We’ve been chatting about deceiving ourselves (see previous posts) and concurrently I’ve been studying Malachi. Guess what? The Book of Malachi is all about self-deception. It’s all about the prophet Malachi giving God’s perspective of the Israelites’s blind spots. Through a series of cataloging the Israelites’ questions, God tries to bring them back to sanity and a heart for Him. In reading those questions, I came up with several ways that we can be unaware of our blind spots. As a result, we might be able to identify where we’re missing hearing God or responding to Him. Let’s take a look.
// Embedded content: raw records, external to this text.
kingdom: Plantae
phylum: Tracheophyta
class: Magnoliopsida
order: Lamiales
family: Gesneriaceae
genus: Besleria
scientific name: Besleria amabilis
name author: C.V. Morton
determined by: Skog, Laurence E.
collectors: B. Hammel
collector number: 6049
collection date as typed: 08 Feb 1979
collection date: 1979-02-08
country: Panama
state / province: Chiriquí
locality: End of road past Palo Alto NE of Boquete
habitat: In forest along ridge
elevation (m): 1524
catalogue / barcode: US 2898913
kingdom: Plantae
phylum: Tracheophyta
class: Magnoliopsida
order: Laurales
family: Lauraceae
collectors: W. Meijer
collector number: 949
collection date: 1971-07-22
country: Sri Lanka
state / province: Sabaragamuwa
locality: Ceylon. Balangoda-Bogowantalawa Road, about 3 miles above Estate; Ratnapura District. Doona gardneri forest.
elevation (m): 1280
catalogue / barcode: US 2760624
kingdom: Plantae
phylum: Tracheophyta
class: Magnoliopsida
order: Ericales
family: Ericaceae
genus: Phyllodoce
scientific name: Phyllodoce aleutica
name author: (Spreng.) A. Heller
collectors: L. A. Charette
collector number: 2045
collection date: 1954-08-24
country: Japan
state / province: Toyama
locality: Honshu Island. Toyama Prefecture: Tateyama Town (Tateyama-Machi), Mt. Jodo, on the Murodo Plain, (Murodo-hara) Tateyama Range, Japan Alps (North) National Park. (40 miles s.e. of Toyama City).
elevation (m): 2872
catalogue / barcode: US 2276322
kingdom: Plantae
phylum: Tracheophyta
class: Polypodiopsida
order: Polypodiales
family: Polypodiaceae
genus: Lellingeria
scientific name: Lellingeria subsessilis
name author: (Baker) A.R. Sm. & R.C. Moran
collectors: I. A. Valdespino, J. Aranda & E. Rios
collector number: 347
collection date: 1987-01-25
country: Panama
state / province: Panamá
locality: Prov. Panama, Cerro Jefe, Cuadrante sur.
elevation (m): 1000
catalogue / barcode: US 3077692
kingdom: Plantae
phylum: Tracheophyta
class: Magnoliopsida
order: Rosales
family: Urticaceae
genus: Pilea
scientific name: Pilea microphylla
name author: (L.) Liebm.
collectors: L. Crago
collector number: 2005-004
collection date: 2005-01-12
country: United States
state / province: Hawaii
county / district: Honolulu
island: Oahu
Here are the questions that the Israelites give to God:

1:2: “How have You loved us?”

1:6: ‘How have we despised Your name?’

1:7: ‘How have we defiled You?’

2:14: ‘For what reason?’

2:17: “How have we wearied Him?”

3:7: ‘How shall we return?’

3:8: ‘How have we robbed You?’

3:13 ‘What have we spoken against You?’

I hope you’ll read through Malachi to get the total package, but I think we can get a sense of the attitudes of self-deception from their questions.

Do you hear:

  • the questioning?
  • the demanding for God to show proof?
  • the arguing?
  • the talking back?
  • the nit-picking?
  • the denial?
  • the compartmentalizing?
  • the lack of listening?

I’m chagrined to recognize my own voice and tone in those questions. When I don’t want to obey or see it God’s way, I can come up with all sorts of arguments. Have mercy, Lord!

What gives me hope in this book about rebels is God’s patience and His faithfulness to answer every question and to try to reveal Himself to the Israelites. He offers them hope of relationship if they will turn from their stubborn ways. Yes, He does say He’ll curse them (2:2) because “you are not taking it to heart” but He also says He will bless them abundantly by opening “the windows of heaven and pour out for you a blessing until it overflows” (3:10) if they will turn to Him in obedience.

To know God’s patient heart and faithful wooing is so encouraging.

“Lord, reveal to me my own stubborn arguments and demands. Thank you that you patiently call to me out of your love and grace. There is hope. Thank you!”